Conservative leader Kemi Badenoch has urged the BBC to address extremism and antisemitism within BBC Arabic, the Committee for Accuracy in Middle East Reporting and Analysis (CAMERA) reported Monday.
In a letter to the BBC Board, Badenoch expressed being "truly shocked" by findings that suggest the service has become "a regular platform for race-hate, extremism and the endorsement of terror." Her intervention follows the release of a report by CAMERA documenting years of extremism by the news service, which reaches approximately 38 million people across Arabic-speaking regions.
"A new report by CAMERA makes for shocking reading, even for those familiar with these problems. It reveals flagrant and appalling antisemitism and anti-Israel bias. A public service broadcaster appears to have become a regular platform for race-hate extremism and the endorsement of terror. This has been going on for years," Badenoch wrote in her letter.
The Conservative leader further stated, "BBC Arabic is intended to provide high-quality trusted news for the hundreds of millions of people who speak Arabic. It should uphold the highest standards of public service broadcasting. Instead, it seems the World service may be fomenting extremism and misleading audiences while funded by the taxpayer and licence fees.
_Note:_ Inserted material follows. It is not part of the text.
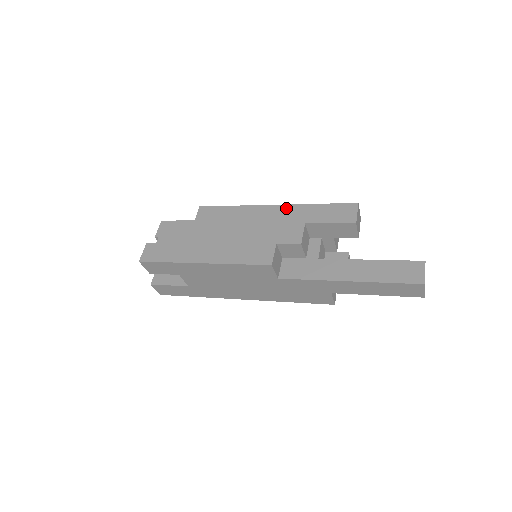
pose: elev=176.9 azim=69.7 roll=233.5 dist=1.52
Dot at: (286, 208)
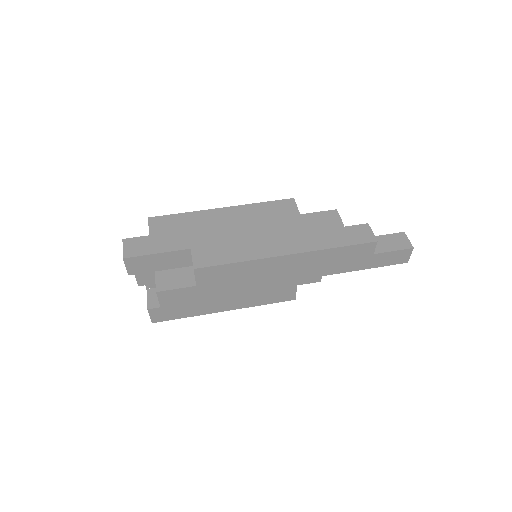
Dot at: (303, 257)
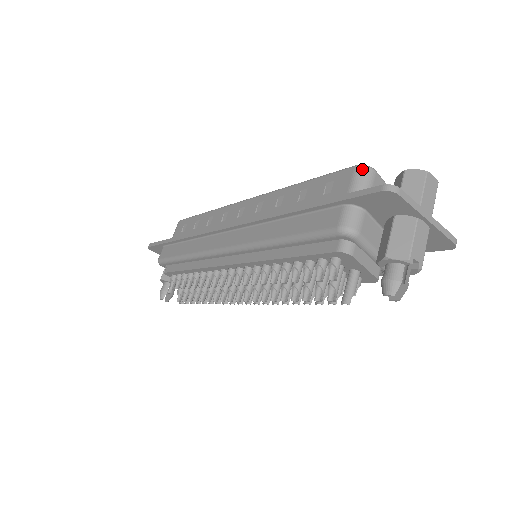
This is simply unacceptable and must stop."
BBC Arabic, which is the BBC World Service's largest and most heavily funded foreign-language service, has been documented by the media watchdog as providing a platform to terrorists, presenting apologists for terror as independent "experts," allowing extreme views to go unchallenged, and repeatedly echoing the language of Hamas, according to the report.

The CAMERA dossier catalogs multiple concerning incidents in the wake of the Oct. 7 attacks, including the BBC's refusal to dismiss five BBC Arabic staff who liked or shared social media posts celebrating the Hamas terror attack. One such post allegedly called Oct. 7 a "morning of hope." The report also claims that in the first five months of the Israel-Hamas war, BBC Arabic was forced to make 80 corrections – averaging one every 48 hours – including references to Hamas as "the resistance."
According to the CAMERA report, the platform repeatedly invited Major General Wasaf Eriqat to appear as a "military expert," describing him as a former PLO general who referred to the October massacre as a "heroic military miracle." Another BBC Arabic regular was reportedly retired Egyptian army general Samir Ragheb, who called October 2023 a "month of victory" and once referred to Jews in derogatory terms.
The report further states that BBC Arabic failed to moderate or remove antisemitic comments on its YouTube channel and encouraged discussion about whether the killing of a 79-year-old Israeli woman was "terrorism or resistance."
Hadar Sela of CAMERA UK stated: "For years senior BBC executives have turned a blind eye to the poison being pumped out by BBC Arabic. This is a news channel which has given succour to terrorists and extremists, peddled Hamas propaganda and still employs journalists who celebrated the barbarity of October 7th even as the world reeled in shock and horror at the evil depravity of Hamas killers and rapists."
Sela continued, "Whilst it is clear anti-Israel sentiment is systemic across the BBC, nowhere has antisemitism been allowed to take greater hold or cause more harm than BBC Arabic. Its journalists have helped fuel anti-Jewish hate not just across the UK but across the world and this rot must be ripped out at its roots."
The CAMERA report emerges amid political controversy over a BBC documentary titled "Gaza: How to Survive a Warzone," which was narrated by the son of a Hamas government Minister. The BBC subsequently removed the program from its streaming service and launched an inquiry after admitting "serious flaws" had been uncovered in the making of the documentary.
The BBC has not yet issued a comprehensive response to the CAMERA report allegations or to Badenoch's letter as of this reporting.